Some of these changes have been years in the making. But crises accelerate change.
America and the world are at an historic inflection point.

Business Schools will need to adapt:

  • more focus on ethics and the duties of managers to create value not merely to extract value;
  • more study of incentives and of both the virtuous and perverse behavior they can induce;
  • deeper consideration of risk, the ways we define it, estimate it, and fold it into decision-making;
  • more focus on the interface between business and government; and finally,
  • more exploration of globalization and its manifold effects on business.

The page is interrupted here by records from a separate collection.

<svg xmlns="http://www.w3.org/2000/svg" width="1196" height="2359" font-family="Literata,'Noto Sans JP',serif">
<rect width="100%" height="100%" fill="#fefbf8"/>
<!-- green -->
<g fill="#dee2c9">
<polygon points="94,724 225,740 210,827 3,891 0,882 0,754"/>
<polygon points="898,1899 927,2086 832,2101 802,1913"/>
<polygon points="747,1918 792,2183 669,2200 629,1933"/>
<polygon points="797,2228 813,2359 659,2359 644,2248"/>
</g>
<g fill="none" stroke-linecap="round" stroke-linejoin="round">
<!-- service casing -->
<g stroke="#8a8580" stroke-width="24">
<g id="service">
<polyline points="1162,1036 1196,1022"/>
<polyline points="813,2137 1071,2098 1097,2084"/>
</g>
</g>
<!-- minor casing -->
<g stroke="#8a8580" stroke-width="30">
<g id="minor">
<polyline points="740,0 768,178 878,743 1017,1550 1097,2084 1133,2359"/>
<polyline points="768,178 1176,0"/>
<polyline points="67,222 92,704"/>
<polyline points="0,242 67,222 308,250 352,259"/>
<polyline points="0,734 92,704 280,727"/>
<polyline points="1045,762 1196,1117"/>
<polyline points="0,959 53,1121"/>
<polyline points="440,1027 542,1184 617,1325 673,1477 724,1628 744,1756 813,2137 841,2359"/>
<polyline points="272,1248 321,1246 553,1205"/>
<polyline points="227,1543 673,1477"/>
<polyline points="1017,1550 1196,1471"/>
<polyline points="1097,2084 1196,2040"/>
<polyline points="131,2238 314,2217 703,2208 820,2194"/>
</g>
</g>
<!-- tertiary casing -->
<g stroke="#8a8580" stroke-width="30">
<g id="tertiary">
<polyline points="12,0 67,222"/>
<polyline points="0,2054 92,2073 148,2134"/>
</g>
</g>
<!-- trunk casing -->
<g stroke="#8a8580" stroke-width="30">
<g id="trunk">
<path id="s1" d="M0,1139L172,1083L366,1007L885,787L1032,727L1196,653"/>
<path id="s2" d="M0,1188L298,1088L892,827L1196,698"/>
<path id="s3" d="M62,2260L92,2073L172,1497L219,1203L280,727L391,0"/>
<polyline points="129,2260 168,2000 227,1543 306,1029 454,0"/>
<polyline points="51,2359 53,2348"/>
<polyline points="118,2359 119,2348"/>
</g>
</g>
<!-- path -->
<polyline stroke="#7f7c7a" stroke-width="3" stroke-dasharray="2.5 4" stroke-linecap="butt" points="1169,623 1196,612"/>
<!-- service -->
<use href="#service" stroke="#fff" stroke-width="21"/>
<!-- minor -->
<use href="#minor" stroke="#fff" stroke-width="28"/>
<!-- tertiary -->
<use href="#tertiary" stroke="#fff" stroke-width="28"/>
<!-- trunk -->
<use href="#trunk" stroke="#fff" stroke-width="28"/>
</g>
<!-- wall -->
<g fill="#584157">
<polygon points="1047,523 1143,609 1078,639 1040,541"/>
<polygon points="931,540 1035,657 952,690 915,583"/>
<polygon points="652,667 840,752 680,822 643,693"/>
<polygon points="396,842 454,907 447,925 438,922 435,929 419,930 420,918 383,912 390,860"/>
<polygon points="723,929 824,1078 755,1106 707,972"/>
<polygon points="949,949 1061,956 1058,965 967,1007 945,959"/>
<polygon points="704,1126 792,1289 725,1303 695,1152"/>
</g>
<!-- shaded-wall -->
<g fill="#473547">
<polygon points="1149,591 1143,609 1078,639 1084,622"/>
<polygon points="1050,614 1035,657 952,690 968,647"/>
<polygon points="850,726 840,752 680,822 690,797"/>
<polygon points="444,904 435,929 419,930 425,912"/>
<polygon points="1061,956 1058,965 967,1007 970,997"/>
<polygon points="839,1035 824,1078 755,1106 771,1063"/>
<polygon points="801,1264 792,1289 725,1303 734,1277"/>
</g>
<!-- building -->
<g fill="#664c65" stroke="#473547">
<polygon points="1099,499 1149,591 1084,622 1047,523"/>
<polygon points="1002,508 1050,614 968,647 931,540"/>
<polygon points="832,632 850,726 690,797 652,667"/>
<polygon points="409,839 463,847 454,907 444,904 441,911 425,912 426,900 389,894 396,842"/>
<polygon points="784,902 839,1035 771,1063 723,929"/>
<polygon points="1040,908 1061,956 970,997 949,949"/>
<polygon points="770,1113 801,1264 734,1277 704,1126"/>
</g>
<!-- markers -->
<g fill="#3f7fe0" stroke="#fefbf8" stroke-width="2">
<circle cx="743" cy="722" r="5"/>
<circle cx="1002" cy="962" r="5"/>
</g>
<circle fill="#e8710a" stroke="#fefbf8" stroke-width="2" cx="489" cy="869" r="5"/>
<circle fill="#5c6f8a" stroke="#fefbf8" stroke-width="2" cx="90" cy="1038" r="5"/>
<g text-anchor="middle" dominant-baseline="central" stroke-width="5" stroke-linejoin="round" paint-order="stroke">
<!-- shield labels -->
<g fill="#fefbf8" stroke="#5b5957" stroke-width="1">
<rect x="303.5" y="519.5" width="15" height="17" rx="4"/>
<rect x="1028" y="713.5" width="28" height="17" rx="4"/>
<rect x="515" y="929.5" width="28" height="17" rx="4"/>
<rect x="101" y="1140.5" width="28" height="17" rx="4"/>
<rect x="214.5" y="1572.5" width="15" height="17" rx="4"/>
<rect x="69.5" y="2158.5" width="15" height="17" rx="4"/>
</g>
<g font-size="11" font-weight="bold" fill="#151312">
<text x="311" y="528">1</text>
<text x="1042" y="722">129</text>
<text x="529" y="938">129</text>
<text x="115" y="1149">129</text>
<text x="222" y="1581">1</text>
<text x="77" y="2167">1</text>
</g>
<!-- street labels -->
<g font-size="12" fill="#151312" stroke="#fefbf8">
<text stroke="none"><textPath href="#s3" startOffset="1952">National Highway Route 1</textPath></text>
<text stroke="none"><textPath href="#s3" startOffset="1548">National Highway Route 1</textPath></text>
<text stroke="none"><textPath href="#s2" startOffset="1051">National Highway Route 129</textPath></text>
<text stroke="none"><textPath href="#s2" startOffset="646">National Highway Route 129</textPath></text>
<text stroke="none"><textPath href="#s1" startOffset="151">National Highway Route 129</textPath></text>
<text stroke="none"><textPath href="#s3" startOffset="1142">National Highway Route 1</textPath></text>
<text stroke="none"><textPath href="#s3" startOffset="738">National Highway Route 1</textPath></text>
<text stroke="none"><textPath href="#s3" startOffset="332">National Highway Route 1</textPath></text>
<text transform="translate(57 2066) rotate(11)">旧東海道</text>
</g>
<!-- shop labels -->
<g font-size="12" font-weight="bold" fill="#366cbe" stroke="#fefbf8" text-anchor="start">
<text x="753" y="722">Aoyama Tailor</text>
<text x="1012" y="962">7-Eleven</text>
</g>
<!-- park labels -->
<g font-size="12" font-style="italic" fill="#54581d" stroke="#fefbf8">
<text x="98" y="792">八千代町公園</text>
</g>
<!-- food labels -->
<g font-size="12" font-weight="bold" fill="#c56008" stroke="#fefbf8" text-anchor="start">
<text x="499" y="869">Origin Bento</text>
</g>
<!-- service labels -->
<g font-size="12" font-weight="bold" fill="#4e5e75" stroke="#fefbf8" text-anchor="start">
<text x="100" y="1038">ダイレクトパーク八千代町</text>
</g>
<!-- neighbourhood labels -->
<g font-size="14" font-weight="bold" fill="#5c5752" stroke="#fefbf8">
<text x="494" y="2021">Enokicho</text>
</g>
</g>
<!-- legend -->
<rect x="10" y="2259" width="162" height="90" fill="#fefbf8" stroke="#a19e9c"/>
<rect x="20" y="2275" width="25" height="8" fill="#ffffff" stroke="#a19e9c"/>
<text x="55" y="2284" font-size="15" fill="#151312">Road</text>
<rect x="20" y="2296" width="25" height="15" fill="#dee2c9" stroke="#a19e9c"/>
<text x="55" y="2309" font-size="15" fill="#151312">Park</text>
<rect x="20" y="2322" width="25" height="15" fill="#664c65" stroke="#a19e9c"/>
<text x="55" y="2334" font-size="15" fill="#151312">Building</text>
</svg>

You are the first class of MBAs to graduate into this new territory. I think those who don’t merely survive but actually prosper will adapt to this reset world in four good ways:

  • First, they will practice business with high integrity. Integrity builds trust. And as we have learned very painfully over the past two years, the absence or failure of trust is at the heart of this crisis.
  • Second, they will question and listen very well. They will never cease to learn as the world continues to morph around them.
  • Third, they will take little for granted; they will create options. They will identify new possibilities in the face of intractable problems. At the heart of Darden’s initiatives in ethics, diversity, sustainability and globalization is a search for new alternatives to solving persistent problems. We face a stretch of great uncertainty. Options become very valuable in an uncertain environment.
  • Finally, they will find courage to step out and do business despite all this uncertainty. Samuel Johnson said it best: courage is the cardinal virtue because it makes all other virtues possible.

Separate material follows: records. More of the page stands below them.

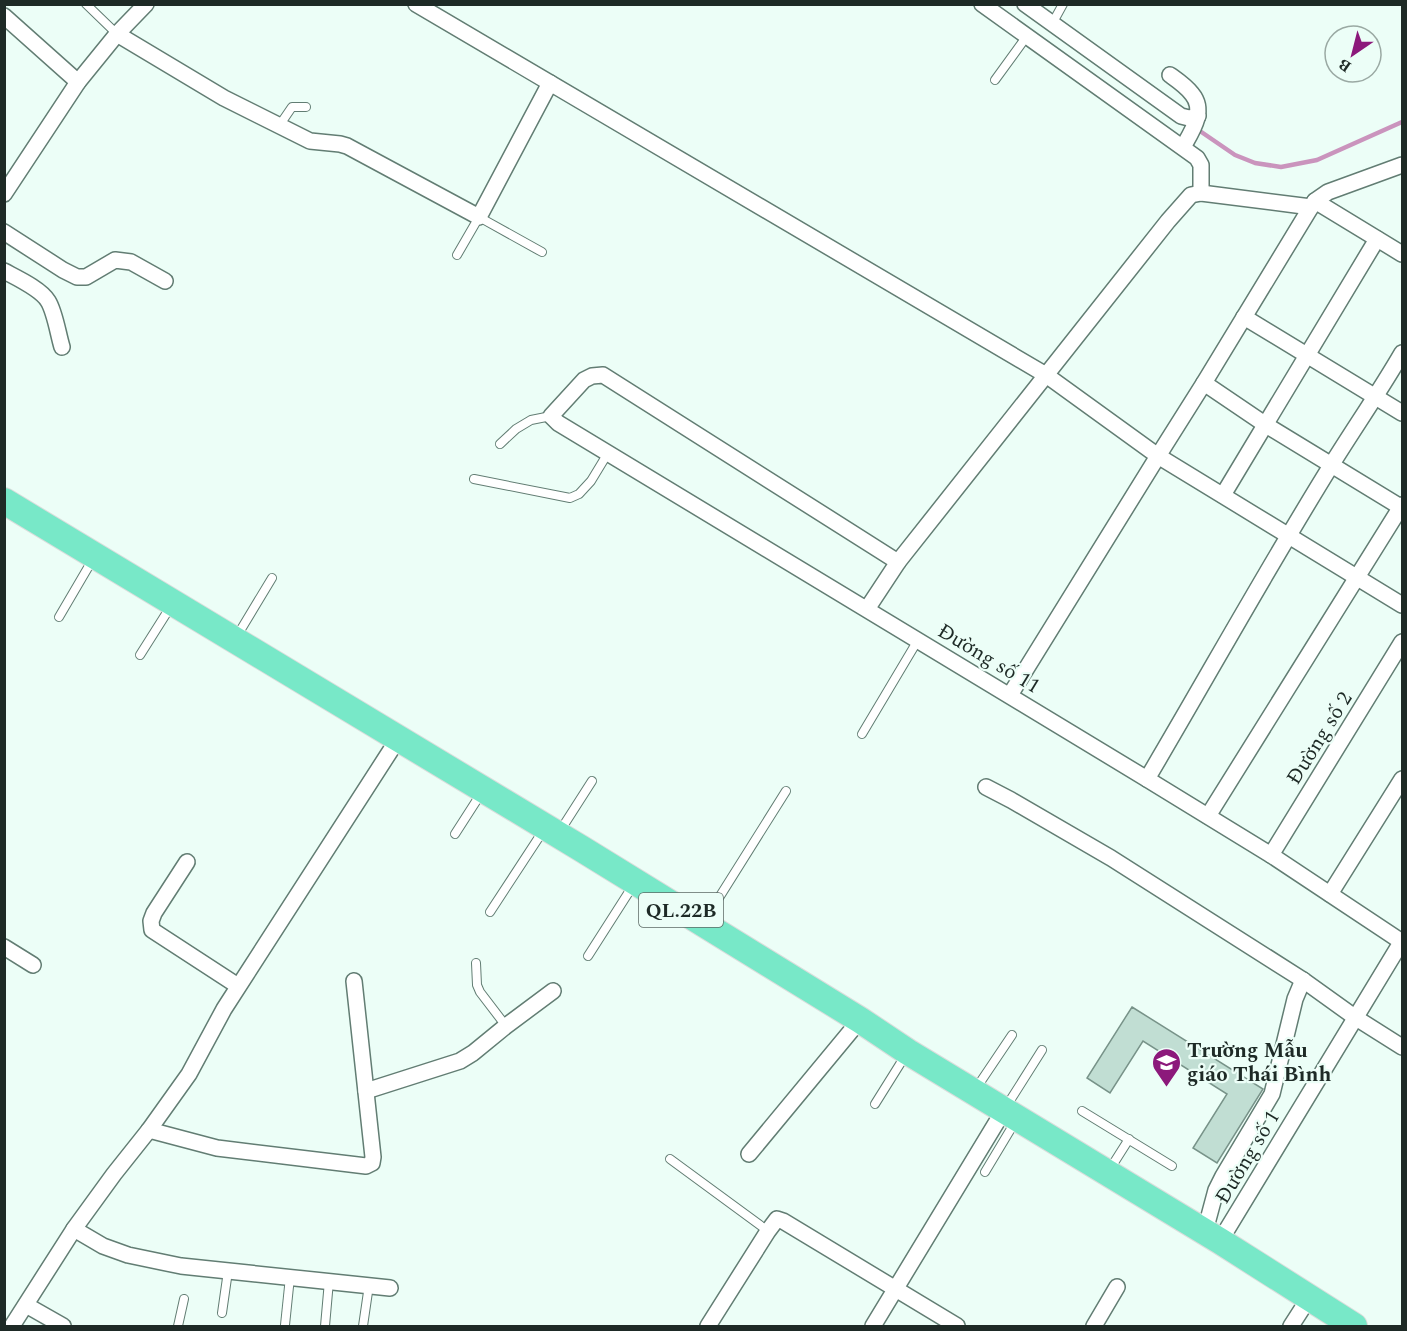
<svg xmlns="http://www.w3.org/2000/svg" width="1407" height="1331" viewBox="0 0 1407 1331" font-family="Spectral,serif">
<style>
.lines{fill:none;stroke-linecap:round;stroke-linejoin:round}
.stream{stroke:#ca94bd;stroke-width:4.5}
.building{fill:#c1ded3;stroke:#789389;stroke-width:1.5}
.service-casing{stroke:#627d73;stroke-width:10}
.minor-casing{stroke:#627d73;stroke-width:18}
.trunk-casing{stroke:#dbdddc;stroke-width:28}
.service{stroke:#fff;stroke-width:8}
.minor{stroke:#fff;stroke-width:15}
.trunk{stroke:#78e8c8;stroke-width:26}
.labels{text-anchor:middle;stroke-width:4.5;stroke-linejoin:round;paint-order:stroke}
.shield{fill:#ecfef7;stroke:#5c6a65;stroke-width:1.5}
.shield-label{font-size:20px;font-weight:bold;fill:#1e2a26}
.street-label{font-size:21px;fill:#1e2a26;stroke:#ecfef7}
.poi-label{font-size:21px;font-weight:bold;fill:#1e2a26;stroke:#ecfef7;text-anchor:start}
</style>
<rect width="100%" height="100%" fill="#ecfef7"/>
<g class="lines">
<polyline class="stream" points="1197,129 1235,155 1255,163 1281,167 1317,160 1402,122"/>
</g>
<polygon class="building" points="1132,1007 1263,1089 1217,1163 1193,1148 1227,1094 1143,1041 1110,1093 1087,1078"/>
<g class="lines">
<defs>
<g id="service">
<polyline points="86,4 117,34"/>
<polyline points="1052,24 1063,4"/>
<polyline points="995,80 1027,36"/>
<polyline points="279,126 292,107 306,107"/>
<polyline points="457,255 479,217 542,252"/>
<polyline points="500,444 516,429 531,420 551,416"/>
<polyline points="474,479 570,498 579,494 591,481 608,453"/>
<polyline points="59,617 93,559"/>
<polyline points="237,636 272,578"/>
<polyline points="140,655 171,606"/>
<polyline points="862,734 918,640"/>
<polyline points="560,831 592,781"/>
<polyline points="455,834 482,792"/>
<polyline points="490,912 543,831"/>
<polyline points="705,920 786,791"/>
<polyline points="588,956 634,884"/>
<polyline points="476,963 477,985 480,992 506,1026"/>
<polyline points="975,1090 1012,1035"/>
<polyline points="875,1104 905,1056"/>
<polyline points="1006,1107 1042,1050"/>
<polyline points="1082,1111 1172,1166"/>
<polyline points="670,1159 768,1231"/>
<polyline points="1110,1169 1129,1139"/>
<polyline points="985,1172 1015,1122"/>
<polyline points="222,1313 228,1271"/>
<polyline points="285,1325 290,1277"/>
<polyline points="178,1326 184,1299"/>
<polyline points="325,1326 329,1281"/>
<polyline points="363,1326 369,1285"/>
</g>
<g id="minor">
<polyline points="416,4 1046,375 1158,456 1402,605"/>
<polyline points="982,4 1197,158 1201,165 1201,193"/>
<polyline points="1025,4 1181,116 1189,118 1198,116"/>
<polyline points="4,16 78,82"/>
<polyline points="117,34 224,98 310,141 340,144 347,146 479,217 550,83"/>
<path d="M1170,75C1177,80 1186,86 1192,94C1206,111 1192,131 1183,147"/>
<polyline points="4,194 78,82 117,34 146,4"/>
<polyline points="1315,201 1402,254"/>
<polyline points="4,232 63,270 77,277 86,277 115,260 131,262 165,281"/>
<path d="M4,271C17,278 41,289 48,301C55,312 58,334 62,347"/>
<polyline points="1244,317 1402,413"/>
<polyline points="1204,383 1266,425 1402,508"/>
<polyline points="1223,495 1377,239"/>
<polyline points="898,562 1168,221 1191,195 1201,193 1311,207"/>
<polyline points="867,609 898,562 603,375 592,376 584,380 551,416 558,423 1147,779 1271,855 1402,942"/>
<polyline points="1010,695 1158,456 1204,383 1311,207 1315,201 1328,192 1402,165"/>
<path d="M1147,779C1209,674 1268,567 1332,464C1355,427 1380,391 1402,353"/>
<polyline points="986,787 1011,800 1111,858 1303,980 1356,1018 1402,1047"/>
<polyline points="1208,816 1402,505"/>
<polyline points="1271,855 1402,642"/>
<polyline points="187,862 154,913 151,921 152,930 238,986"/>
<polyline points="1330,894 1402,779"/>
<polyline points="4,947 33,965"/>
<polyline points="366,1091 460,1061 473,1053 506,1026 553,991"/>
<polyline points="149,1130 217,1148 366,1166 372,1163 373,1157 354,981"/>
<polyline points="749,1154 860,1020"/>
<polyline points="74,1229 103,1246 128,1255 181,1266 390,1288"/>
<polyline points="1205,1231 1216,1190 1223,1176 1272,1094 1295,999 1303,980"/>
<polyline points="1220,1241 1402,941"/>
<polyline points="26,1305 63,1326"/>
<polyline points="12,1326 74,1229 114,1174 149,1130 189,1074 224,1009 398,739"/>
<polyline points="708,1326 768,1231 777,1219 783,1221 957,1326"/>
<polyline points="873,1326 1004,1110"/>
<polyline points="1094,1326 1117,1287"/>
<polyline points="1291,1326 1309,1298"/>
</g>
<polyline id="trunk" points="4,501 582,849 860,1020 908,1052 1220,1241 1354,1326"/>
</defs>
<use href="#service" class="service-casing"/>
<use href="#minor" class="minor-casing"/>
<use href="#trunk" class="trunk-casing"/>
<use href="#service" class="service"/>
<use href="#minor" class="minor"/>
<use href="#trunk" class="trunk"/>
</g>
<defs>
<symbol id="school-pin" viewBox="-11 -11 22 30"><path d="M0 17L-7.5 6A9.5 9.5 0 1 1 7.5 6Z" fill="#8c197b" stroke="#ecfef7"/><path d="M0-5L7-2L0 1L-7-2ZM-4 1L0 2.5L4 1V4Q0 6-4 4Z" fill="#fff"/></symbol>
</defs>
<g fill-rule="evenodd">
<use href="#school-pin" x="1150" y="1046" width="33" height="45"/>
</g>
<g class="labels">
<rect class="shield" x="639" y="893" width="84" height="34" rx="4.5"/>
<g class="shield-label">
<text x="681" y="917">QL.22B</text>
</g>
<g class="street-label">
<text transform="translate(989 658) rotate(31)" y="7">Đường số 11</text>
<text transform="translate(1319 738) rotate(-58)" y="7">Đường số 2</text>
<text transform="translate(1247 1157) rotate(-59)" y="7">Đường số 1</text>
</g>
<g class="poi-label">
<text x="1187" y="1057">Trường Mẫu<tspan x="1187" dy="24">giáo Thái Bình</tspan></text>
</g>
</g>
<rect width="1407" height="1331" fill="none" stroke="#1e2a26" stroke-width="12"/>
<g transform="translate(1353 54) rotate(215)"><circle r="28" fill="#ecfef7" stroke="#9aa9a3" stroke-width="1.5"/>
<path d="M0-4.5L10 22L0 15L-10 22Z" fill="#8c197b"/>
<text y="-9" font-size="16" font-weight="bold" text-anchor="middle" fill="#1e2a26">B</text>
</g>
</svg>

You are well-prepared to do all this. Darden has taught you the eminent role of ethics in business, the ability to question relentlessly, the capacity to innovate and design new alternatives where none seemed possible, and finally, the courage to speak out in a crowd and challenge the conventional wisdom. Truly, at Darden, how we teach is what we teach. We wish you well on the life journey that lies before you. Good luck and Godspeed.

[Epilogue: perhaps ten minutes into the ceremony, the rain stopped. Two hours later, the sun was out, producing a wonderful Virginia spring afternoon-quite an auspicious beginning for the new graduates.]